Data excerpts:
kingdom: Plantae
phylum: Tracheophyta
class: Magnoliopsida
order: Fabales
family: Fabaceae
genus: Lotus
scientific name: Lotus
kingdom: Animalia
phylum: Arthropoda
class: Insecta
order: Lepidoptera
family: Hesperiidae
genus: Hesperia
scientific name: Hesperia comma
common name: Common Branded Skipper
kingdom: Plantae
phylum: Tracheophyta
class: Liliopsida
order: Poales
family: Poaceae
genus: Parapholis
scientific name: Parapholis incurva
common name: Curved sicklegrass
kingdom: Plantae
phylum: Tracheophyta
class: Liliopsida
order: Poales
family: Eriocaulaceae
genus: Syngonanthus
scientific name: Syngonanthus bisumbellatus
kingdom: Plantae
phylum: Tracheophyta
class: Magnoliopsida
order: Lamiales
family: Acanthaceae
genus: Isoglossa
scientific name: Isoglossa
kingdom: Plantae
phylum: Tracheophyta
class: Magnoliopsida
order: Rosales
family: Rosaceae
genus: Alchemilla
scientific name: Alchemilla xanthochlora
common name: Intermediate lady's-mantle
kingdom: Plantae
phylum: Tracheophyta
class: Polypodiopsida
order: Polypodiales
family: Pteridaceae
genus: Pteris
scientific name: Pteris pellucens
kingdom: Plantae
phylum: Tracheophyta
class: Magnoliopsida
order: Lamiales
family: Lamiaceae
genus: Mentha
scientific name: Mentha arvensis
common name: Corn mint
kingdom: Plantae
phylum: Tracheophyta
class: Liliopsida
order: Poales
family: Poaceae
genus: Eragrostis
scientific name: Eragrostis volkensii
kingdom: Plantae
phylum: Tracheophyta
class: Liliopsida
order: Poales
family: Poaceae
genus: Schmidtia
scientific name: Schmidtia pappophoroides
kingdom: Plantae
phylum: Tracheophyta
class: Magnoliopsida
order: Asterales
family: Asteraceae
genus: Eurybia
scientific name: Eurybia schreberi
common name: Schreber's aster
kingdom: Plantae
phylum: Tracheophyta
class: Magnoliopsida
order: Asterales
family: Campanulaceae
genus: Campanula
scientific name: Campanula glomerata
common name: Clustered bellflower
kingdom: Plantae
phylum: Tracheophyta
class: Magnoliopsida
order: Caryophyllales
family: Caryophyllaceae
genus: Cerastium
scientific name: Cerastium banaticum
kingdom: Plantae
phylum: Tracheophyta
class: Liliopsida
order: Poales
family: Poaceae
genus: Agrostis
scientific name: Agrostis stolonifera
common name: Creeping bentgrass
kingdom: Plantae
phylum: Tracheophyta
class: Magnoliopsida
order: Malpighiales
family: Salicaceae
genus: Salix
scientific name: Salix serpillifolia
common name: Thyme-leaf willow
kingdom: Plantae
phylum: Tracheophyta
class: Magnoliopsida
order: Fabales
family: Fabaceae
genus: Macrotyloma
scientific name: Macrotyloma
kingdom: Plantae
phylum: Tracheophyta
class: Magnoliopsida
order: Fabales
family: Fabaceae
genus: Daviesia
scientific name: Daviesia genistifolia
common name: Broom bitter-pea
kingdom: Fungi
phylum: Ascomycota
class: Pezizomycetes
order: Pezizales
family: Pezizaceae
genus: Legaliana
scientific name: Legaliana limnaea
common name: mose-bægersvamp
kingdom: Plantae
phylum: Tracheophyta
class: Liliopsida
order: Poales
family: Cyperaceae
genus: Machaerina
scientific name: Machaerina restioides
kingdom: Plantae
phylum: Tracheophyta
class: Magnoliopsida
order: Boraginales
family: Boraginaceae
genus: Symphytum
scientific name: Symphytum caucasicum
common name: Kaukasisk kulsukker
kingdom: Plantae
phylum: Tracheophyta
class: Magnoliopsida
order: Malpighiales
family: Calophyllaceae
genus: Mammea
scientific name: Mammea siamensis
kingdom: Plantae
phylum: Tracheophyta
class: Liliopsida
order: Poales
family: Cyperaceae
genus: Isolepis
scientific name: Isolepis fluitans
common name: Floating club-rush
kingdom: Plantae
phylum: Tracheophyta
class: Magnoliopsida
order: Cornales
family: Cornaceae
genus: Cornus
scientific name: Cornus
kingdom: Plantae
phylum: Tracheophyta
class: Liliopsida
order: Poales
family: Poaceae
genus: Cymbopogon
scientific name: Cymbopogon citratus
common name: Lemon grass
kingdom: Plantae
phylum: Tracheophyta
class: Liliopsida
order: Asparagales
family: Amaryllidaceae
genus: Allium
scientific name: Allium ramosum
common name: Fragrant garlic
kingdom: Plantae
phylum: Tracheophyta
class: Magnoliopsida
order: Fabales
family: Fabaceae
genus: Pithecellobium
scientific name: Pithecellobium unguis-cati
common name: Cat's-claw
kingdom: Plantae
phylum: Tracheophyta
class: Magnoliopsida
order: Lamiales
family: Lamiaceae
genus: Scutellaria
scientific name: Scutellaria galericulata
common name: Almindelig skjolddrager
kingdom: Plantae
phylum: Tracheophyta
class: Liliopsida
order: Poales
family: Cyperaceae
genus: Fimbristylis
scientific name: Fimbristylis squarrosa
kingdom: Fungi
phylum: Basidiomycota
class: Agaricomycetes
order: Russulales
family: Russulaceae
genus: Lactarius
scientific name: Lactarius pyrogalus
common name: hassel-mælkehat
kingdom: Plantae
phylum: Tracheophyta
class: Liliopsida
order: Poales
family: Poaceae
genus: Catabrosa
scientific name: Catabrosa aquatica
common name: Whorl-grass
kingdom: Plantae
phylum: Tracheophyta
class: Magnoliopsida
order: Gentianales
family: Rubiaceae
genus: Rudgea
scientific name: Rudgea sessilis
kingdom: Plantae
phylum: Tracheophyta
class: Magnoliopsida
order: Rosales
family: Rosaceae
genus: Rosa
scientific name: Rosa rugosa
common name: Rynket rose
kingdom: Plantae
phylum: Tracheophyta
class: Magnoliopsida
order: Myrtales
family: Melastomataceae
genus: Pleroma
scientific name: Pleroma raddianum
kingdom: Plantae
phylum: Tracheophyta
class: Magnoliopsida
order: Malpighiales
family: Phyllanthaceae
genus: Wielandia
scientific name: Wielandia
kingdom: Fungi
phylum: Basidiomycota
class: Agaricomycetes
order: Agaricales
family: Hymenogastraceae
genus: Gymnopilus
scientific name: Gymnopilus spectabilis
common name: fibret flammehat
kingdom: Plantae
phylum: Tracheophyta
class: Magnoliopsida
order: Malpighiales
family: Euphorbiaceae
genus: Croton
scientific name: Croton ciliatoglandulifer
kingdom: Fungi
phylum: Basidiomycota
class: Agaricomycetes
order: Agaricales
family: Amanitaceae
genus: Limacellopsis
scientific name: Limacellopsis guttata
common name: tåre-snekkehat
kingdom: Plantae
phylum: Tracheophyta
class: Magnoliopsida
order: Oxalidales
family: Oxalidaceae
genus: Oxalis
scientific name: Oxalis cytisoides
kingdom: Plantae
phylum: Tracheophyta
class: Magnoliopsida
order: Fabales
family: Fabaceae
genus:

--- THE TASK ---
Please repeat all of the rows above line for line, changing nothing.

--- TASK ANSWER ---
kingdom: Plantae
phylum: Tracheophyta
class: Magnoliopsida
order: Fabales
family: Fabaceae
genus: Lotus
scientific name: Lotus
kingdom: Animalia
phylum: Arthropoda
class: Insecta
order: Lepidoptera
family: Hesperiidae
genus: Hesperia
scientific name: Hesperia comma
common name: Common Branded Skipper
kingdom: Plantae
phylum: Tracheophyta
class: Liliopsida
order: Poales
family: Poaceae
genus: Parapholis
scientific name: Parapholis incurva
common name: Curved sicklegrass
kingdom: Plantae
phylum: Tracheophyta
class: Liliopsida
order: Poales
family: Eriocaulaceae
genus: Syngonanthus
scientific name: Syngonanthus bisumbellatus
kingdom: Plantae
phylum: Tracheophyta
class: Magnoliopsida
order: Lamiales
family: Acanthaceae
genus: Isoglossa
scientific name: Isoglossa
kingdom: Plantae
phylum: Tracheophyta
class: Magnoliopsida
order: Rosales
family: Rosaceae
genus: Alchemilla
scientific name: Alchemilla xanthochlora
common name: Intermediate lady's-mantle
kingdom: Plantae
phylum: Tracheophyta
class: Polypodiopsida
order: Polypodiales
family: Pteridaceae
genus: Pteris
scientific name: Pteris pellucens
kingdom: Plantae
phylum: Tracheophyta
class: Magnoliopsida
order: Lamiales
family: Lamiaceae
genus: Mentha
scientific name: Mentha arvensis
common name: Corn mint
kingdom: Plantae
phylum: Tracheophyta
class: Liliopsida
order: Poales
family: Poaceae
genus: Eragrostis
scientific name: Eragrostis volkensii
kingdom: Plantae
phylum: Tracheophyta
class: Liliopsida
order: Poales
family: Poaceae
genus: Schmidtia
scientific name: Schmidtia pappophoroides
kingdom: Plantae
phylum: Tracheophyta
class: Magnoliopsida
order: Asterales
family: Asteraceae
genus: Eurybia
scientific name: Eurybia schreberi
common name: Schreber's aster
kingdom: Plantae
phylum: Tracheophyta
class: Magnoliopsida
order: Asterales
family: Campanulaceae
genus: Campanula
scientific name: Campanula glomerata
common name: Clustered bellflower
kingdom: Plantae
phylum: Tracheophyta
class: Magnoliopsida
order: Caryophyllales
family: Caryophyllaceae
genus: Cerastium
scientific name: Cerastium banaticum
kingdom: Plantae
phylum: Tracheophyta
class: Liliopsida
order: Poales
family: Poaceae
genus: Agrostis
scientific name: Agrostis stolonifera
common name: Creeping bentgrass
kingdom: Plantae
phylum: Tracheophyta
class: Magnoliopsida
order: Malpighiales
family: Salicaceae
genus: Salix
scientific name: Salix serpillifolia
common name: Thyme-leaf willow
kingdom: Plantae
phylum: Tracheophyta
class: Magnoliopsida
order: Fabales
family: Fabaceae
genus: Macrotyloma
scientific name: Macrotyloma
kingdom: Plantae
phylum: Tracheophyta
class: Magnoliopsida
order: Fabales
family: Fabaceae
genus: Daviesia
scientific name: Daviesia genistifolia
common name: Broom bitter-pea
kingdom: Fungi
phylum: Ascomycota
class: Pezizomycetes
order: Pezizales
family: Pezizaceae
genus: Legaliana
scientific name: Legaliana limnaea
common name: mose-bægersvamp
kingdom: Plantae
phylum: Tracheophyta
class: Liliopsida
order: Poales
family: Cyperaceae
genus: Machaerina
scientific name: Machaerina restioides
kingdom: Plantae
phylum: Tracheophyta
class: Magnoliopsida
order: Boraginales
family: Boraginaceae
genus: Symphytum
scientific name: Symphytum caucasicum
common name: Kaukasisk kulsukker
kingdom: Plantae
phylum: Tracheophyta
class: Magnoliopsida
order: Malpighiales
family: Calophyllaceae
genus: Mammea
scientific name: Mammea siamensis
kingdom: Plantae
phylum: Tracheophyta
class: Liliopsida
order: Poales
family: Cyperaceae
genus: Isolepis
scientific name: Isolepis fluitans
common name: Floating club-rush
kingdom: Plantae
phylum: Tracheophyta
class: Magnoliopsida
order: Cornales
family: Cornaceae
genus: Cornus
scientific name: Cornus
kingdom: Plantae
phylum: Tracheophyta
class: Liliopsida
order: Poales
family: Poaceae
genus: Cymbopogon
scientific name: Cymbopogon citratus
common name: Lemon grass
kingdom: Plantae
phylum: Tracheophyta
class: Liliopsida
order: Asparagales
family: Amaryllidaceae
genus: Allium
scientific name: Allium ramosum
common name: Fragrant garlic
kingdom: Plantae
phylum: Tracheophyta
class: Magnoliopsida
order: Fabales
family: Fabaceae
genus: Pithecellobium
scientific name: Pithecellobium unguis-cati
common name: Cat's-claw
kingdom: Plantae
phylum: Tracheophyta
class: Magnoliopsida
order: Lamiales
family: Lamiaceae
genus: Scutellaria
scientific name: Scutellaria galericulata
common name: Almindelig skjolddrager
kingdom: Plantae
phylum: Tracheophyta
class: Liliopsida
order: Poales
family: Cyperaceae
genus: Fimbristylis
scientific name: Fimbristylis squarrosa
kingdom: Fungi
phylum: Basidiomycota
class: Agaricomycetes
order: Russulales
family: Russulaceae
genus: Lactarius
scientific name: Lactarius pyrogalus
common name: hassel-mælkehat
kingdom: Plantae
phylum: Tracheophyta
class: Liliopsida
order: Poales
family: Poaceae
genus: Catabrosa
scientific name: Catabrosa aquatica
common name: Whorl-grass
kingdom: Plantae
phylum: Tracheophyta
class: Magnoliopsida
order: Gentianales
family: Rubiaceae
genus: Rudgea
scientific name: Rudgea sessilis
kingdom: Plantae
phylum: Tracheophyta
class: Magnoliopsida
order: Rosales
family: Rosaceae
genus: Rosa
scientific name: Rosa rugosa
common name: Rynket rose
kingdom: Plantae
phylum: Tracheophyta
class: Magnoliopsida
order: Myrtales
family: Melastomataceae
genus: Pleroma
scientific name: Pleroma raddianum
kingdom: Plantae
phylum: Tracheophyta
class: Magnoliopsida
order: Malpighiales
family: Phyllanthaceae
genus: Wielandia
scientific name: Wielandia
kingdom: Fungi
phylum: Basidiomycota
class: Agaricomycetes
order: Agaricales
family: Hymenogastraceae
genus: Gymnopilus
scientific name: Gymnopilus spectabilis
common name: fibret flammehat
kingdom: Plantae
phylum: Tracheophyta
class: Magnoliopsida
order: Malpighiales
family: Euphorbiaceae
genus: Croton
scientific name: Croton ciliatoglandulifer
kingdom: Fungi
phylum: Basidiomycota
class: Agaricomycetes
order: Agaricales
family: Amanitaceae
genus: Limacellopsis
scientific name: Limacellopsis guttata
common name: tåre-snekkehat
kingdom: Plantae
phylum: Tracheophyta
class: Magnoliopsida
order: Oxalidales
family: Oxalidaceae
genus: Oxalis
scientific name: Oxalis cytisoides
kingdom: Plantae
phylum: Tracheophyta
class: Magnoliopsida
order: Fabales
family: Fabaceae
genus:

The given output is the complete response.